Too often theology, philosophy, academia, church, and the Bible can feel dry, boring, abstract, irrelevant, dour, and a chore.
But this should seem strange because the Bible is full of celebration: feasts, parties, songs, and poems. They are celebrations of love, thanksgiving, and wonder; celebrations of the superabundant generous gifts of God to humanity.
It is refreshing to encounter an academic book that addresses theology, philosophy, and the Bible in a manner that is a celebration.
I have read most of Biblical Critical Theory: How the Bible's Unfolding Story Makes Sense of Modern Life and Culture by Christopher Watkin.
There are many elements to the celebration. Here is one beautiful passage that reflects on the gift of creation and of the Cross of Christ.
The cross lifts Christianity out of the iron logic of necessity, of unbreakable cause and effect, up into a logic of superabundance......philosophy... could not receive theology's gift of a superabundance in the midst of life.
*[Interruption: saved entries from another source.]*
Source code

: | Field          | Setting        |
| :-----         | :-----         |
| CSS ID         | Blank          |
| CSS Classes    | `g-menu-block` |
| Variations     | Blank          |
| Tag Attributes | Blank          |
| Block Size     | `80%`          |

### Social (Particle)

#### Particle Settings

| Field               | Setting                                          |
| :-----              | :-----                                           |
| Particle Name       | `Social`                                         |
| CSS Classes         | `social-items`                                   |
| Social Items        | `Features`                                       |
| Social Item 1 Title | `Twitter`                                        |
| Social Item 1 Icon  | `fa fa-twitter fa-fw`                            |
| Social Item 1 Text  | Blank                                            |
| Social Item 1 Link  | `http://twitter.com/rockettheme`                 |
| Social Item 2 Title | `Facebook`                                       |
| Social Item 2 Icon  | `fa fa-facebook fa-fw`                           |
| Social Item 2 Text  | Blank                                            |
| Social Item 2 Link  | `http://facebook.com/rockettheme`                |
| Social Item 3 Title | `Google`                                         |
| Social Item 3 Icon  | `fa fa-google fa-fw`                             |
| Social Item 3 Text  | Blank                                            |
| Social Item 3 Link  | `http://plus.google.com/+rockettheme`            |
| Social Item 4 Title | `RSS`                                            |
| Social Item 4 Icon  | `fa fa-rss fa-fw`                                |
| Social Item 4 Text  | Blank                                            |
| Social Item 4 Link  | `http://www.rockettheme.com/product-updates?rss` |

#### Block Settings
There is no ultimate explanation of God's love, no rational justification for it, no way to bring it under the logic of necessity and equivalence. The love of God expressed in creation and in the cross is a reality with which the two-speed gearbox of chance and necessity can never come to terms. Divine superabundance is the raging bull that storms through the staid china shop of demure philosophical concepts, shattering every symmetrical plate and dashing every systematic bowl to the ground in a way that leaves not a trail of destruction but a grander, richer, and more open imaginary than ever before.
(pages 420-1)
Celebrating God's generous gifts to us: existence, meaning, and love
“This paradigm of the gift places us in the posture of recipients. We receive existence, we receive meaning, and we receive love. To be sure we are creative recipients,... and receiving the gift of the universe certainly does not make us passive. But the fact remains that we are recipients nonetheless. The one thing we should not do with a gift is pretend we bought or made it ourselves. The giver is usually thanked, so our fundamental orientation to existence in the paradigm of the figure of gratuity is one of praise and thanksgiving.”
(page 60)
Engagement with the world, in all its limitations, can still be a celebration
To live in God’s city here and now is to enjoy God’s limitless peace, love, and creativity; it is also to live a subversive, revolutionary life in this world as we repeatedly scratch the surface of the earthly city to reveal God’s goodness, truth, and beauty under its makeshift palimpsest.
Celebrating the gift of human language
Watkin writes as a gifted wordsmith, delighting in turns of phrase; not just his own, but also that of masters including C.S. Lewis, David Bentley Hart, G.K. Chesterton, and of course, the Biblical authors.